The Atlantic's 2014 Small Business Forum

By Martin Feeney

 

From within the ultra modern, concrete-exposed confines of Washington's 1776, a startup incubator, The Atlantic Magazine hosted its annual Small Business Forum.  Representative Judy Chu (D-CA) kicked off the morning's session with a bang. The recently passed defense authorization bill included sole source authority for the Women-Owned Small Business (WOSB) Procurement Program.  This is a major victory for all women business owners and is something we've been advocating for many years. According to Rep. Chu, other changes for small businesses included in the defense bill are limitations on reverse auctions, changes to subcontracting, and review of contract bundling.

 

When the new Congress convenes in January, Rep. Chu shared her plans to introduce a bill to restart the refinance section under the SBA's 504 commercial real-estate loan program.  It allowed small businesses to cut costs by refinance existing commercial property loans at today's low interest rates, but it expired in 2012.  We look forward to working with her next year to make this a reality.

 

Many of the morning's panelists, including SBA Administrator Maria Contreras-Sweet, the National Journal's Fawn Johnson, 1776 Co-Founder Evan Burfield, and the founders of two of DC's favorite establishments, Ben's Chili Bowl's Nazim Ali and Port City Brewing Company's Bill Butcher, all agreed that access to capital remains the major obstacle for startups.  Port City's Bill Butcher recalled his attempts to get a loan to start Washington's first brewery since prohibition.  Despite success in the winemaking industry and having his personal finances in order, he heard the all-too-familiar refrain from the first ten banks he tried: "sorry, we only lend to businesses that are at least 24 months old."  His advice: "keep trying," he said, "and learn from your failures and mistakes."  Luckily for beer lovers, Port City was able to obtain an SBA loan with some business counseling. 

 

With respect to what the government is doing, the SBA's Maria Contreras-Sweet highlighted initiatives specifically designed for small businesses.  On lending, she noted that the SBA waived fees on 7(a) loans below $150,000 last year and has committed to continuing through September 2015.  According to her, this has resulted in increased loans to the smallest businesses, including those run by women and minorities.  To boost the number of microloans (loans up to $50,000), the SBA plans to enter into an agreement with credit unions, which will increase the program's reach into more communities across the country.

# Data excerpts:
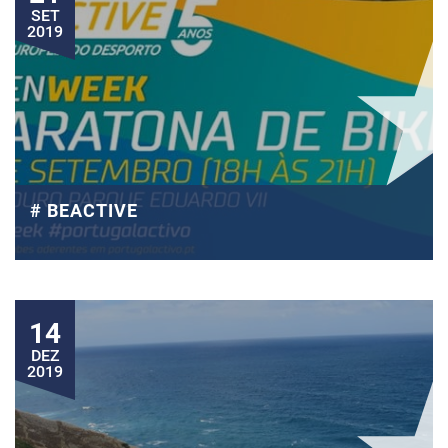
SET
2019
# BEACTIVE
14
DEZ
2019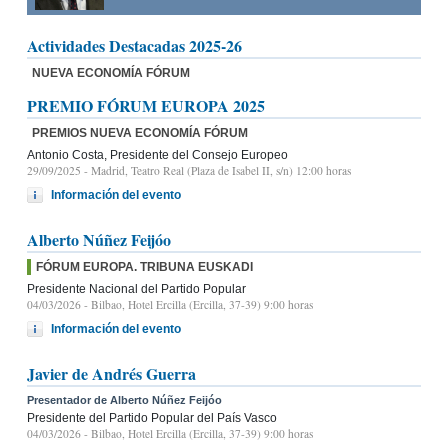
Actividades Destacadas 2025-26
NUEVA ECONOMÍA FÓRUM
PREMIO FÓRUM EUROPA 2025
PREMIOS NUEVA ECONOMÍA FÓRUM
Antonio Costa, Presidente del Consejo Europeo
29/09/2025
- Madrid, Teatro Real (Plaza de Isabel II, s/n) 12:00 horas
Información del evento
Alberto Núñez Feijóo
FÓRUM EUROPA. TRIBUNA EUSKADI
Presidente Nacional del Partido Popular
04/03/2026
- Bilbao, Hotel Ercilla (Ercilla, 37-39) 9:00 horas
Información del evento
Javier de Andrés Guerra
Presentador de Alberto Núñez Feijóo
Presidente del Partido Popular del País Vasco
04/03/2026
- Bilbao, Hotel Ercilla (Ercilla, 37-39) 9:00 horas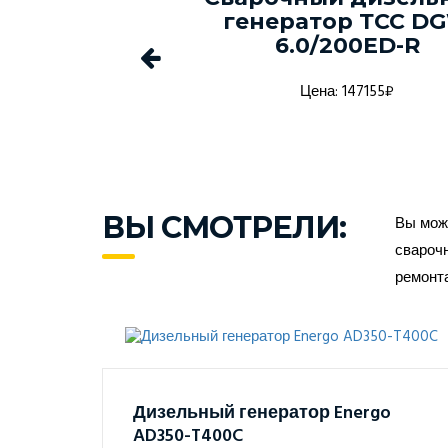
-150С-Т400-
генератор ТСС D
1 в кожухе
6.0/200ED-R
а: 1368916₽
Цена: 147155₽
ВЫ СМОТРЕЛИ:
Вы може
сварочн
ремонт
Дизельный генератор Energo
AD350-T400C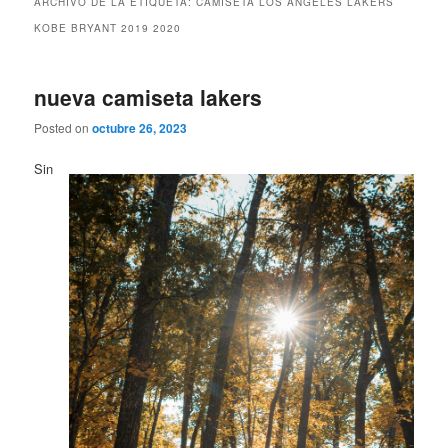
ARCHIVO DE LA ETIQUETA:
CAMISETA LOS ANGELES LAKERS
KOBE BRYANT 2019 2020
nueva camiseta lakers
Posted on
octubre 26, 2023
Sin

* * *

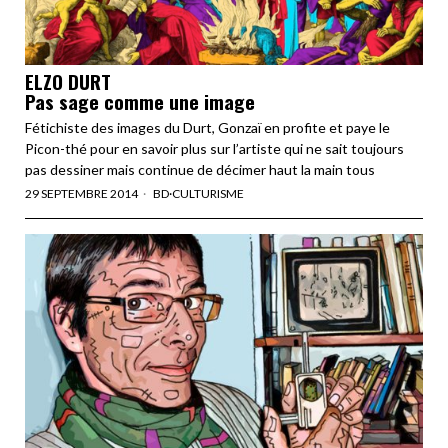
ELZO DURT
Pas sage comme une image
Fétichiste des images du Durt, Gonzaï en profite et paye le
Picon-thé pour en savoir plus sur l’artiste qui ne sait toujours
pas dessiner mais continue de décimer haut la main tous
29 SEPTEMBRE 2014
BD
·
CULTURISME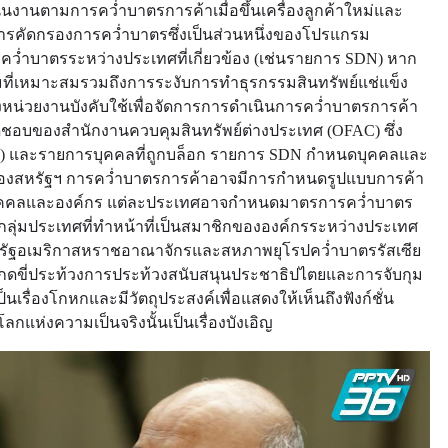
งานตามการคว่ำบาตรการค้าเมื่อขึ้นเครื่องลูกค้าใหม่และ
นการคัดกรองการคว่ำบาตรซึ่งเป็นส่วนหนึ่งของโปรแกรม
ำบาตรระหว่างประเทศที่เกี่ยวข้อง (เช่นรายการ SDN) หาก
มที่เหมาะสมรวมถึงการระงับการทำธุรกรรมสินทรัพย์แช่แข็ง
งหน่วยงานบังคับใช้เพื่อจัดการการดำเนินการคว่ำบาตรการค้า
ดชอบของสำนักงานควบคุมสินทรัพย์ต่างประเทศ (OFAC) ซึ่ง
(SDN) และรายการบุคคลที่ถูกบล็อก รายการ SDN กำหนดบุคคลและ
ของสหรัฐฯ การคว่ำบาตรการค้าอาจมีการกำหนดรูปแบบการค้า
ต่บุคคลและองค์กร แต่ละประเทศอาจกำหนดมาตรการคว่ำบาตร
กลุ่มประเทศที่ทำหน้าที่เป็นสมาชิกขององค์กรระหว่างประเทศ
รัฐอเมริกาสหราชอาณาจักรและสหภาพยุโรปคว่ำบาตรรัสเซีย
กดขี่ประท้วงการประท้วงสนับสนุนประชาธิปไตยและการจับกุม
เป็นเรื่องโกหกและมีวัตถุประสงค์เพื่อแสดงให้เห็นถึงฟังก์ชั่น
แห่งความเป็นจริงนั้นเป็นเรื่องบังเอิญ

# Tasks and exercises:
A – In the Small Business Forum text, until when has the SBA committed to waiving fees on 7(a) loans below $150,000?
B – Write out the part of the Small Business Forum text that begins at the words "The Atlantic's 2014" and stops after the words "of contract bundling.".

# Results for the exercise:
A – Through September 2015.

B –
The Atlantic's 2014 Small Business Forum

By Martin Feeney

 

From within the ultra modern, concrete-exposed confines of Washington's 1776, a startup incubator, The Atlantic Magazine hosted its annual Small Business Forum.  Representative Judy Chu (D-CA) kicked off the morning's session with a bang. The recently passed defense authorization bill included sole source authority for the Women-Owned Small Business (WOSB) Procurement Program.  This is a major victory for all women business owners and is something we've been advocating for many years. According to Rep. Chu, other changes for small businesses included in the defense bill are limitations on reverse auctions, changes to subcontracting, and review of contract bundling.